+++ SUPPLIED DATA

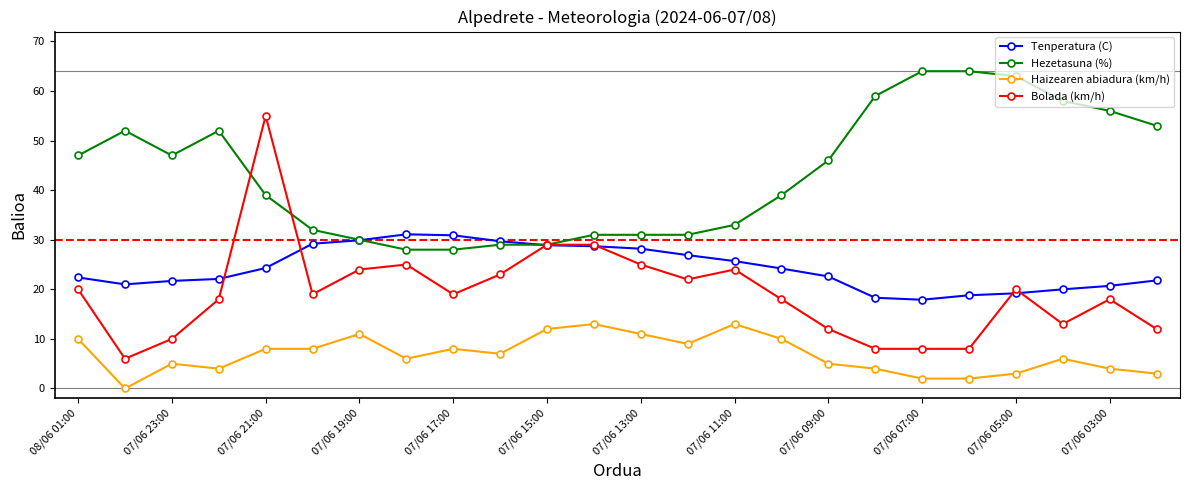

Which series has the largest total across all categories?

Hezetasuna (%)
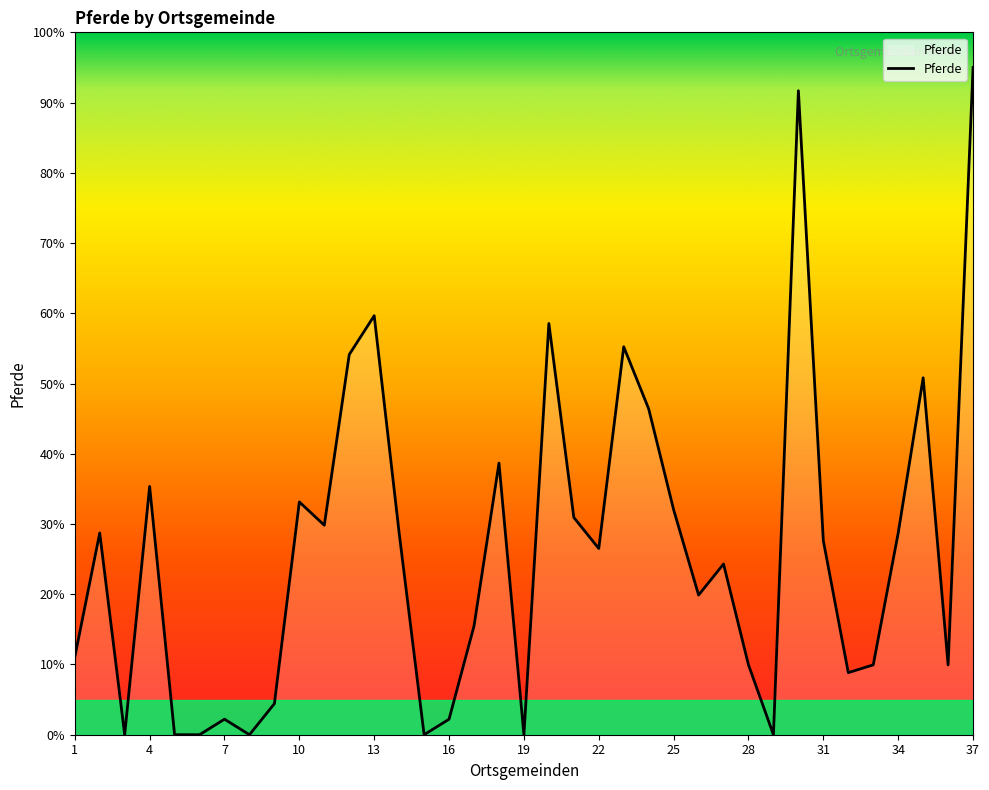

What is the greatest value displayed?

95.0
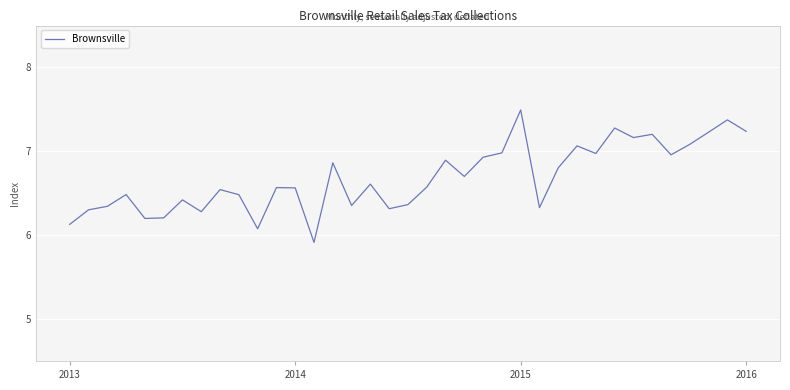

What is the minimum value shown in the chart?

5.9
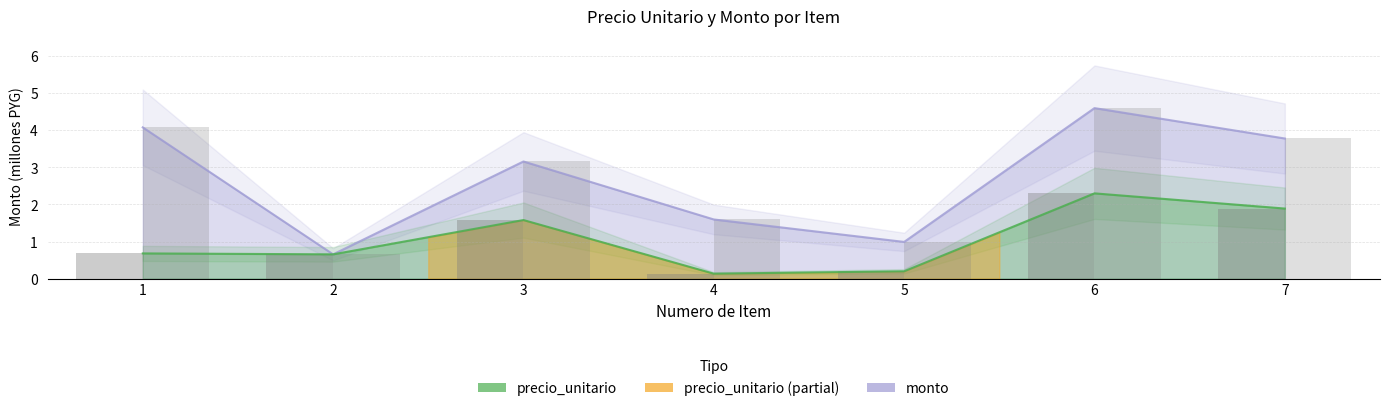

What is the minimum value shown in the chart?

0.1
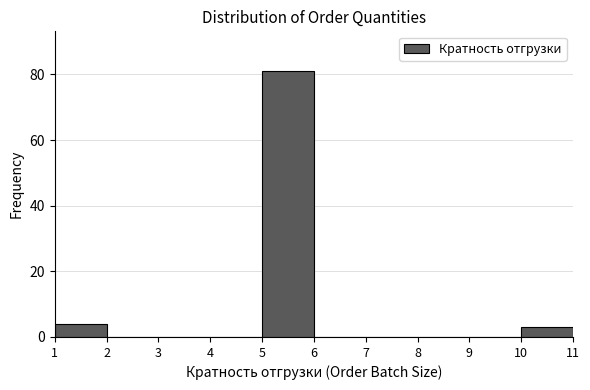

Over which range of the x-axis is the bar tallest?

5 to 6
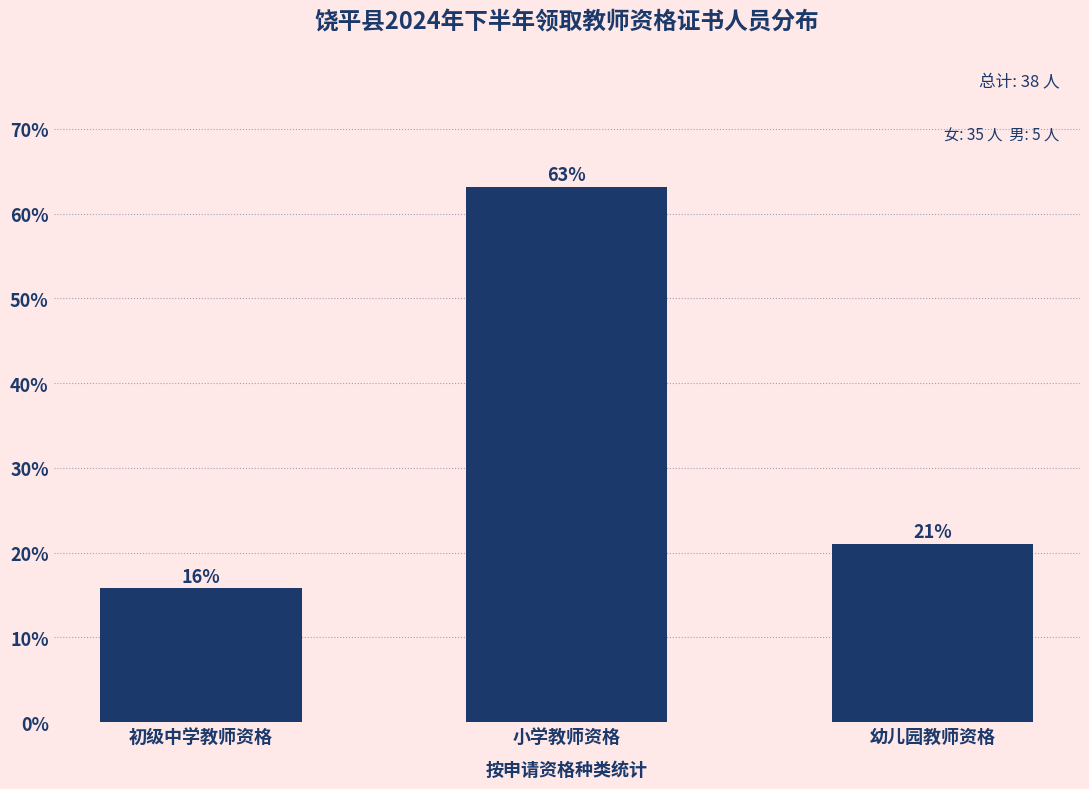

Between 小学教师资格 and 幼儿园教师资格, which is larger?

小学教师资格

++++++

■ INSTRUCTIONS TO FOLLOW:
Rewrite all of the entries above with "smallest" substituted for every "minimum" and everything else unchanged. Omit the pictures.

■ PROBLEM SOLUTION:
Which series has the largest total across all categories?

Hezetasuna (%)

What is the greatest value displayed?

95.0

What is the smallest value shown in the chart?

5.9

What is the smallest value shown in the chart?

0.1

Over which range of the x-axis is the bar tallest?

5 to 6

Between 小学教师资格 and 幼儿园教师资格, which is larger?

小学教师资格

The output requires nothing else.